Are you becoming convinced that this might help you?
Professor Emmon tells us that we need to focus our attention outward...
"Your attitude plays a large role in determining whether you can feel grateful in spite of life’s challenges."
He says that gratitude is defined by your attitude towards both the outside world and yourself. He suggests that those who are more aware of the positives in their lives tend to focus their attention outside of themselves.
At the same time, he reminds us that we need to be more mindful of what we have...
“You may assume that those with more material possessions have more to be grateful for. However, research suggests otherwise. Edward Diener, a psychology professor at the University of Illinois, found that a high percentage of affluent people in Japan report low levels of life satisfaction, just as those living in poverty in India do.

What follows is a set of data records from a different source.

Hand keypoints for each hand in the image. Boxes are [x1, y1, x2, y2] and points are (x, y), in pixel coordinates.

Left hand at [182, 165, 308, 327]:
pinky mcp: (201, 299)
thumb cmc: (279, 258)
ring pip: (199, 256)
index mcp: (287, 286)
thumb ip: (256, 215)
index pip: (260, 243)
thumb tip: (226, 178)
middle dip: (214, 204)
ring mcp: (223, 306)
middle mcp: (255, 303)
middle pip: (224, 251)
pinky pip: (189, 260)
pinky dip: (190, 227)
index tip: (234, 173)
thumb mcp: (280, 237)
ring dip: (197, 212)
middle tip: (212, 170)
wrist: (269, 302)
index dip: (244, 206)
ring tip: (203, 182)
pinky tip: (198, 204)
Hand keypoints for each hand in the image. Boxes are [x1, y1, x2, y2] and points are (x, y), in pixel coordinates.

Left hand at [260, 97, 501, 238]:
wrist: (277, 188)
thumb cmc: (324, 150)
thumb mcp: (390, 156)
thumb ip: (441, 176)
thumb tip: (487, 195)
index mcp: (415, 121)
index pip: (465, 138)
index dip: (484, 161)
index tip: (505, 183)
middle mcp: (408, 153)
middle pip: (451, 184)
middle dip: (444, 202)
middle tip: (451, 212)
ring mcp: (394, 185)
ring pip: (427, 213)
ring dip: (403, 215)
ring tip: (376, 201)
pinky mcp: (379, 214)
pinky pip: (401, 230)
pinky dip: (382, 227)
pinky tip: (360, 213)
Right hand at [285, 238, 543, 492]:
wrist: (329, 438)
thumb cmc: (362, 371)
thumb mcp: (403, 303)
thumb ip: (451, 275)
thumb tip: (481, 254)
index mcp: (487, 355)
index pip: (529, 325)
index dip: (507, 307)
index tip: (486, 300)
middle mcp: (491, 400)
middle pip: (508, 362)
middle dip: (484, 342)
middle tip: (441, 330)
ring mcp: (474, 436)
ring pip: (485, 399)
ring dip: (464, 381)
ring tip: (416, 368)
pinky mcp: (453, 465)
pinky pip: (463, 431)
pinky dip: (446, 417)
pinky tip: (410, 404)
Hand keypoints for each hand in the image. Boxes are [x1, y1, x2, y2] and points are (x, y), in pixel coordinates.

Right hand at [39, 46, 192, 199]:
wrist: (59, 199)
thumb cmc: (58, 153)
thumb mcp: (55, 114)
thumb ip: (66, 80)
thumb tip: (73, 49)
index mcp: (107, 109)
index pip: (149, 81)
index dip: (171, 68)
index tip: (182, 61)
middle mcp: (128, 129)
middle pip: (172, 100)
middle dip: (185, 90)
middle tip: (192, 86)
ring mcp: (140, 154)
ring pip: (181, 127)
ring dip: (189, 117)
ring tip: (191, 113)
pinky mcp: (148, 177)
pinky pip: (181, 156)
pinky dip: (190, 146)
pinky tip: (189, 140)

These findings suggest that it’s not how much you have, but how you feel about what you have, that makes the difference."
He goes on to suggest that we too keep a gratitude journal...
"Recording what you feel grateful for in a journal is a great way to give thanks on a regular basis."
Emmons found that those who listed five things they felt grateful for in a weekly gratitude journal reported fewer health problems and greater optimism than those who did not while a second study suggested that daily writing led to a greater increase in gratitude than weekly writing.
Could getting into these suggested habits on a daily or at least regular basis change you from being a half empty cupful type of person to one who always has a half full cup instead?
And not forgetting that it could benefit your health at the same time too?